• **抜粋本文**
牧久「昭和解体」(2017)

国鉄の分割・民営化は、二五兆円を超える累積債務(これに鉄建公団の債務、年金負担の積立金不足などを加えると三七兆円)を処理し、人員を整理して経営改善を図ることがオモテ向きの目的であったが、そのウラでは、戦後GHQ民主化政策のもとで生まれた労働組合、なかでも最大の「国鉄労働組合」(国労)と、同労組が中核をなす全国組織「日本労働組合総評議会」(総評)、そしてその総評を支持母体とする左派政党・社会党の解体を企図した、戦後最大級の政治経済事件でもあった。

 国鉄の経営が単年度赤字に陥ったのは、東海道新幹線が開業した昭和三十九年。それから二十年余。公共企業体国鉄」は、労使の対立と同時に、労働組合同士のいがみ合い、国鉄当局内の派閥抗争、政府、自民党内の運輸族や、組合の支持を受けた社会党の圧力などが複雑に絡み合い、赤字の解消や経営の合理化などの改革案は常に先送りされ続けた。その結果、莫大な累積債務を抱え、ついに「分割・民営化」という〝解体〟に追い込まれ、七万人余の職員がその職場を失うことになったのである。

 国鉄当局も組合も、いずれ政府が尻拭いするだろうという甘い「親方日の丸意識」に安住し続けた。これを打破し鉄道再生を図ろうと、井手正敬松田昌士葛西敬之の、「三人組」と呼ばれる若手キャリアを中心にした改革派が立ち上がり、「国鉄解体」に向けて走り出す。その奔流は、国鉄問題を政策の目玉に据えた「時の政権」中曽根康弘内閣と、「財界総理」土光敏夫率いる第二臨調の行財政改革という太い地下水脈と合流し、日本の戦後政治・経済体制を一変させる大河となった。」(p16-17)

• **利用可能なデータ**
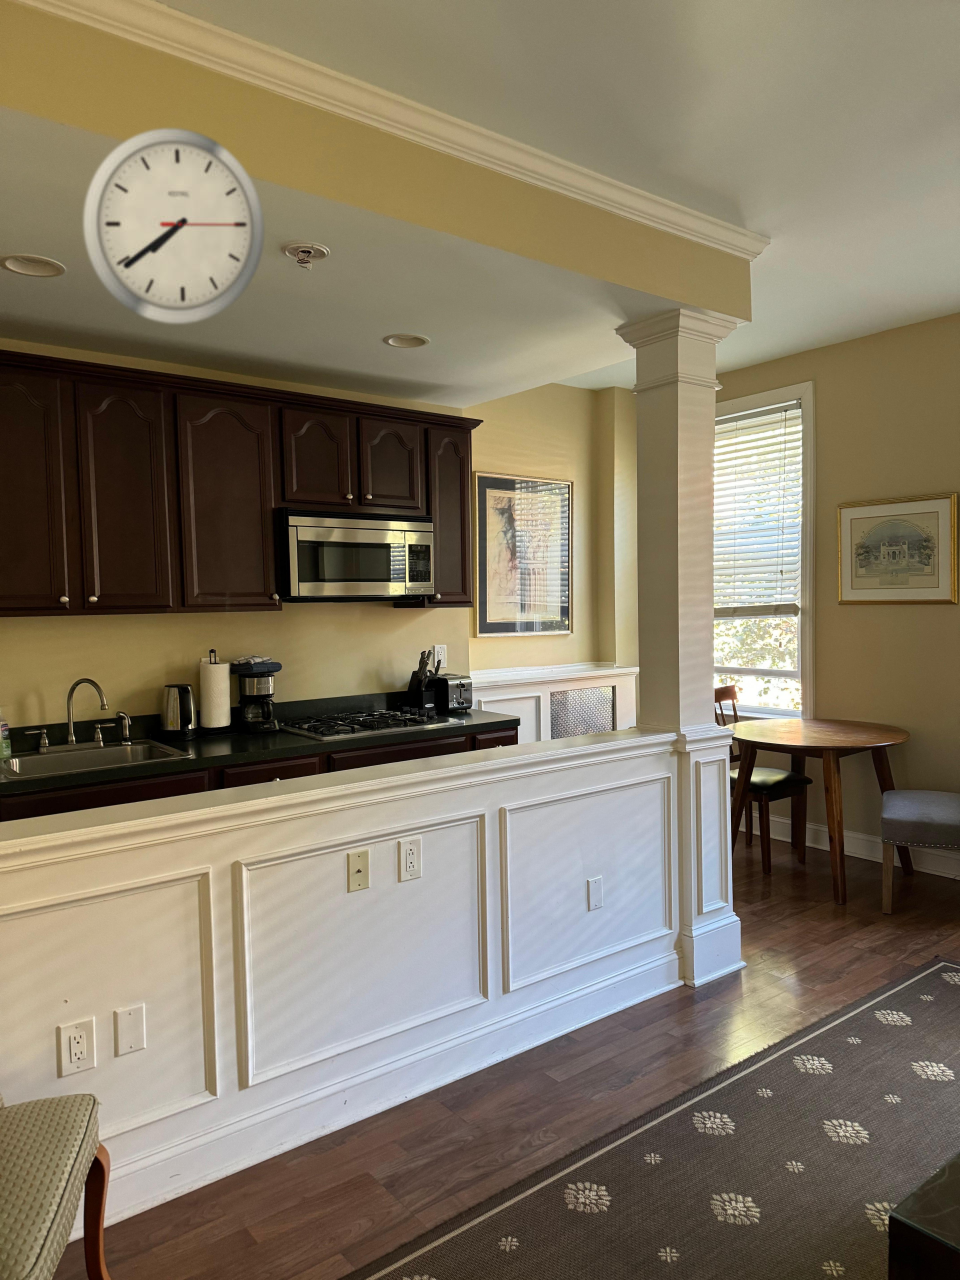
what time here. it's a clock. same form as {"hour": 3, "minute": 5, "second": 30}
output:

• **出題**
国鉄の分割・民営化を論じた抜粋本文から、「牧久「昭和解体」(2017)」で始まり「を失うことになったのである。」に至るまでの部分を一字一句違えずに書き写してください。

• **完成した演習**
牧久「昭和解体」(2017)

国鉄の分割・民営化は、二五兆円を超える累積債務(これに鉄建公団の債務、年金負担の積立金不足などを加えると三七兆円)を処理し、人員を整理して経営改善を図ることがオモテ向きの目的であったが、そのウラでは、戦後GHQ民主化政策のもとで生まれた労働組合、なかでも最大の「国鉄労働組合」(国労)と、同労組が中核をなす全国組織「日本労働組合総評議会」(総評)、そしてその総評を支持母体とする左派政党・社会党の解体を企図した、戦後最大級の政治経済事件でもあった。

 国鉄の経営が単年度赤字に陥ったのは、東海道新幹線が開業した昭和三十九年。それから二十年余。公共企業体国鉄」は、労使の対立と同時に、労働組合同士のいがみ合い、国鉄当局内の派閥抗争、政府、自民党内の運輸族や、組合の支持を受けた社会党の圧力などが複雑に絡み合い、赤字の解消や経営の合理化などの改革案は常に先送りされ続けた。その結果、莫大な累積債務を抱え、ついに「分割・民営化」という〝解体〟に追い込まれ、七万人余の職員がその職場を失うことになったのである。